Memory footprint is driven by the size of the deep neural network acoustic model and by the size of the decoding graph (primarily by the language model that was used to build the decoding graph). This will result in roughly 100-150MB or RAM utilization for typical use cases.

CPU utilization will also depend on the size of the model (there is a fixed CPU processing burden related to the size of the acoustic model; for each frame of the audio, audio features are pushed through the deep neural network). The other factor affecting CPU utilization is graph search, which depends on the size of the graph (size of the language model) as well as on various configuration parameters. KeenASR SDK will typically take a fraction of a single CPU core; this will range from ~25 percent (on recent devices) to 90+ percent of a single core on older devices.

Keen Research is working on a number of optimizations for mobile devices that will significantly reduce memory footprint and CPU utilization.

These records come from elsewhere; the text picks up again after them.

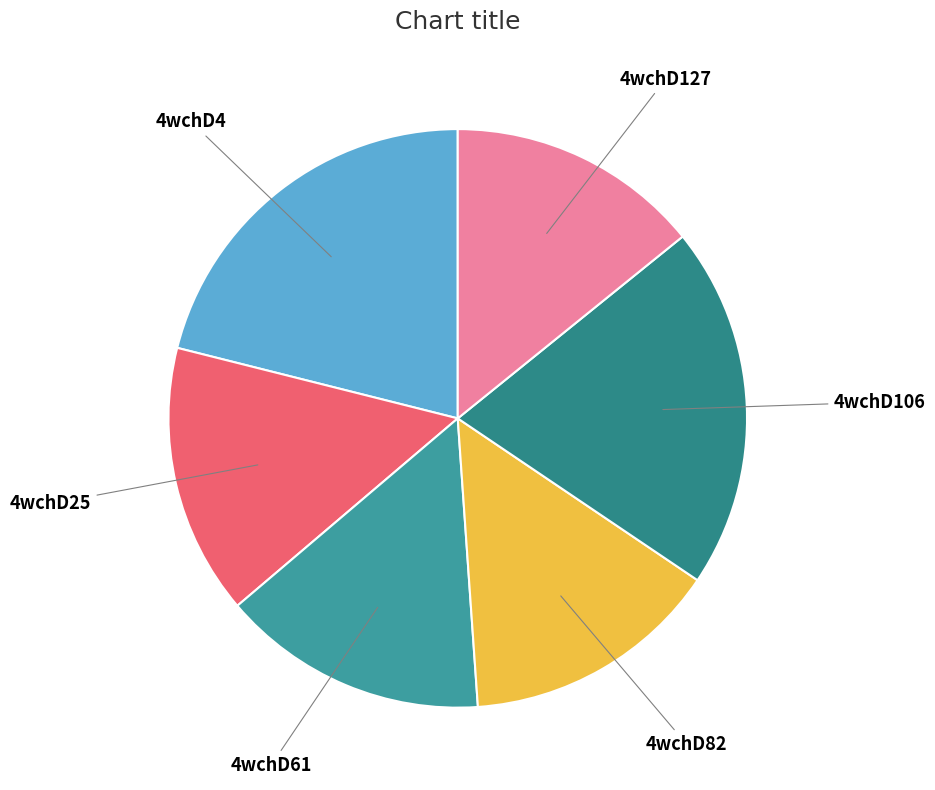

Is 4wchD82 the majority of the pie?

No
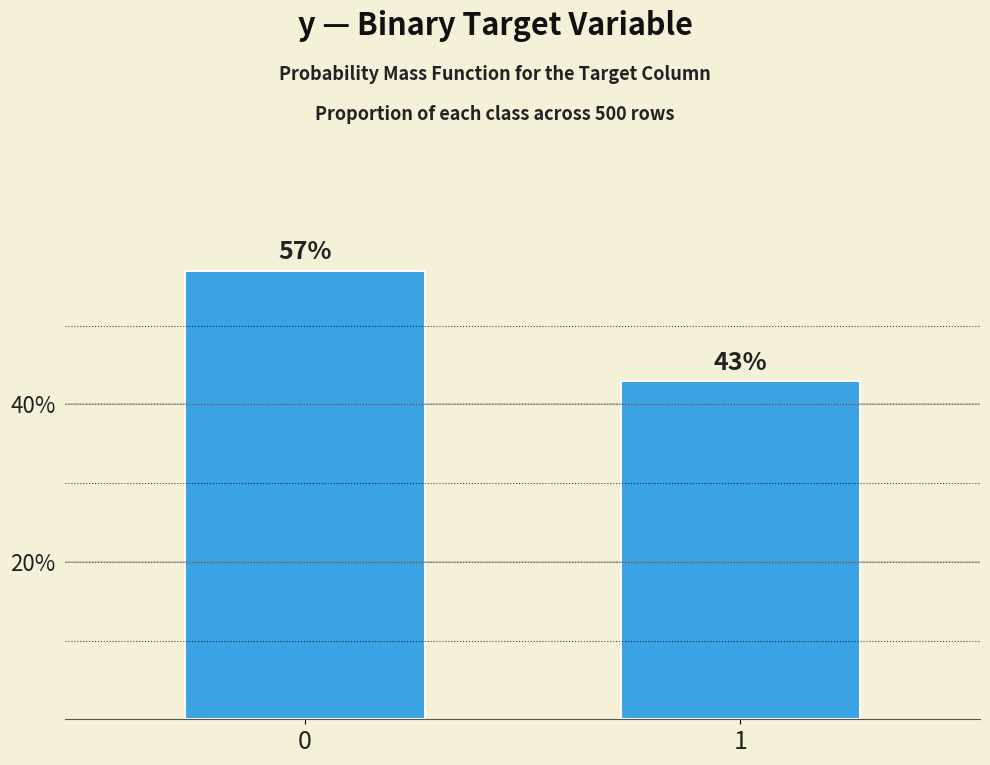

Are the bars horizontal?

No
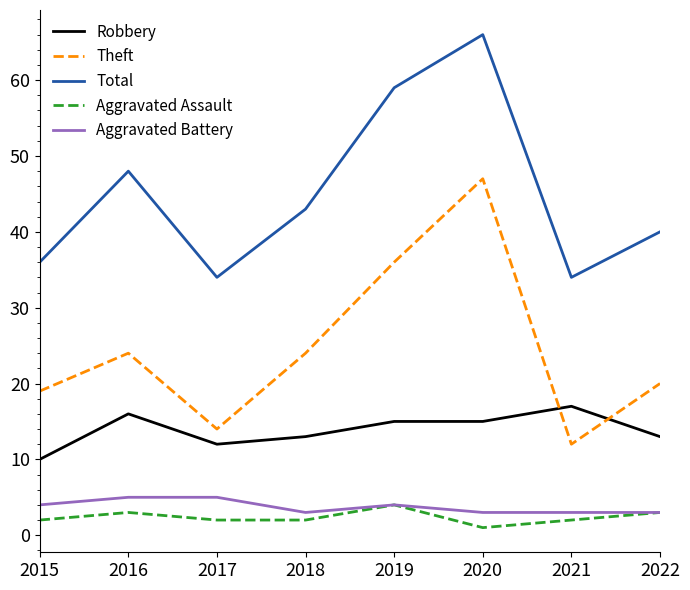

Reading right to left, list all the values displayed in this chart.

Robbery: 2022=13	2021=17	2020=15	2019=15	2018=13	2017=12	2016=16	2015=10
Theft: 2022=20	2021=12	2020=47	2019=36	2018=24	2017=14	2016=24	2015=19
Total: 2022=40	2021=34	2020=66	2019=59	2018=43	2017=34	2016=48	2015=36
Aggravated Assault: 2022=3	2021=2	2020=1	2019=4	2018=2	2017=2	2016=3	2015=2
Aggravated Battery: 2022=3	2021=3	2020=3	2019=4	2018=3	2017=5	2016=5	2015=4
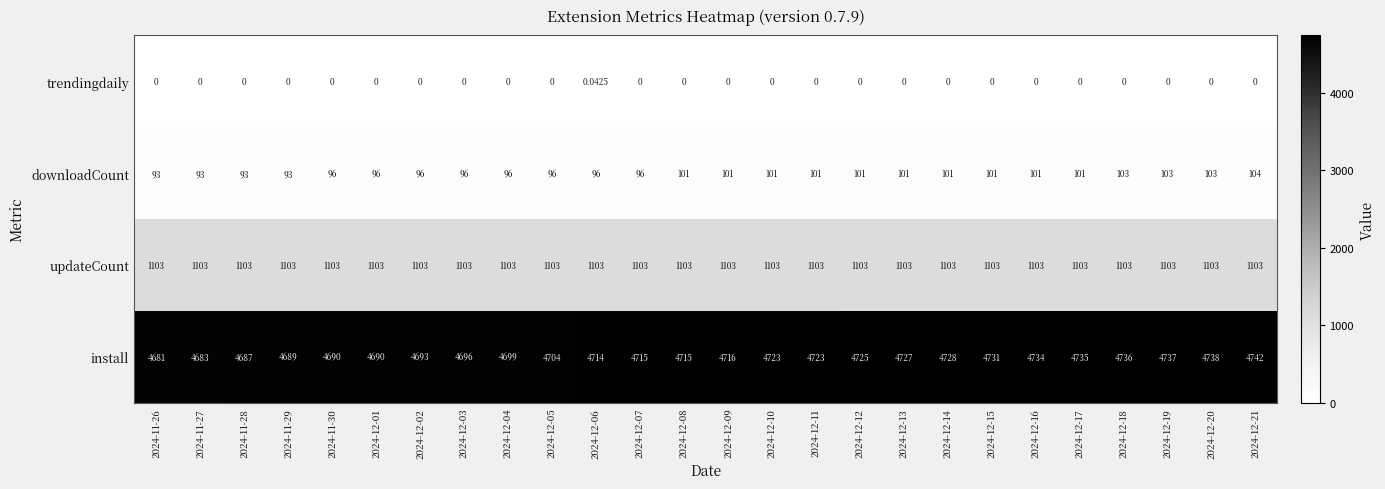

Rank the series by their maximum value, from lowest to highest.

trendingdaily, downloadCount, updateCount, install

Can the SDK run in background mode?

Yes, as of version 1.5 you can disable notification handling in the SDK by setting KIOSRecognizer's handleNotifications property to NO. You will still need to make sure audio interrupts are properly handled and the audio stack is deactivated and activated as necessary (for example, when a phone call comes through) by using the activateAudioStack and deactivateAudioStack KIOSRecognizer methods.

How much does the SDK license cost?

For mobile apps, licensing is typically structured as a yearly recurring fee per product you want to voice-enable. Depending on the type of your product or app, this structure may vary and can include revenue sharing, per device installation fees, or a one-time fee).

Keen Research's pricing and licensing structure depends on a number of factors; we don't have a single pricing model for SDK licensing. To start the conversation, let us know what you are building and how you plan to use our SDK.

A KeenASR license includes SDKs for iOS and Android, access to ASR Bundles trained in-house (including support for additional languages), access to new SDK releases, and the use of the Dashboard service during the app development phase. There are no limits on the number of installations, number of users, usage, etc.

Can you build a voice-enabled app for me?

Ken Research is not providing software development services, so most likely the answer is no.

Through our Professional Services Agreement, we can assist with proof-of-concepts (these will typically be rudimentary apps with focus on voice user interface), evaluation of a specific task domain, integration of the SDK in your app, training of custom acoustic and language models, and porting to custom hardware platforms.

Why is my Android app crashing during the KeenASR SDK initialization (Windows dev setup)?

Please check this page for potential problems with line endings in text files that can happen with Github on Windows.

Why am I am getting a linker error when building my proof-of-concept app?

Make sure you are building an app for a real device, since KeenASR SDK will not run on simulator.

Another reason may be that you cloned the iOS PoC project from Github without having git-lfs installed on your development box. Due to the large size of the KeenASR framework, some of the files in the iOS KeenASR framework are managed via git-lfs. If git-lfs is not installed, when you clone the library you will end up with a git-lfs reference file (a small text file) instead of a binary file. You can check the size of the library file (KeenASR.framework/KeenASR); if properly checked out it will be 100MB or so, if should not be very small (few thousand bytes).

The library in the iOS PoC app is not properly checked out if you just download the project zip file from Github.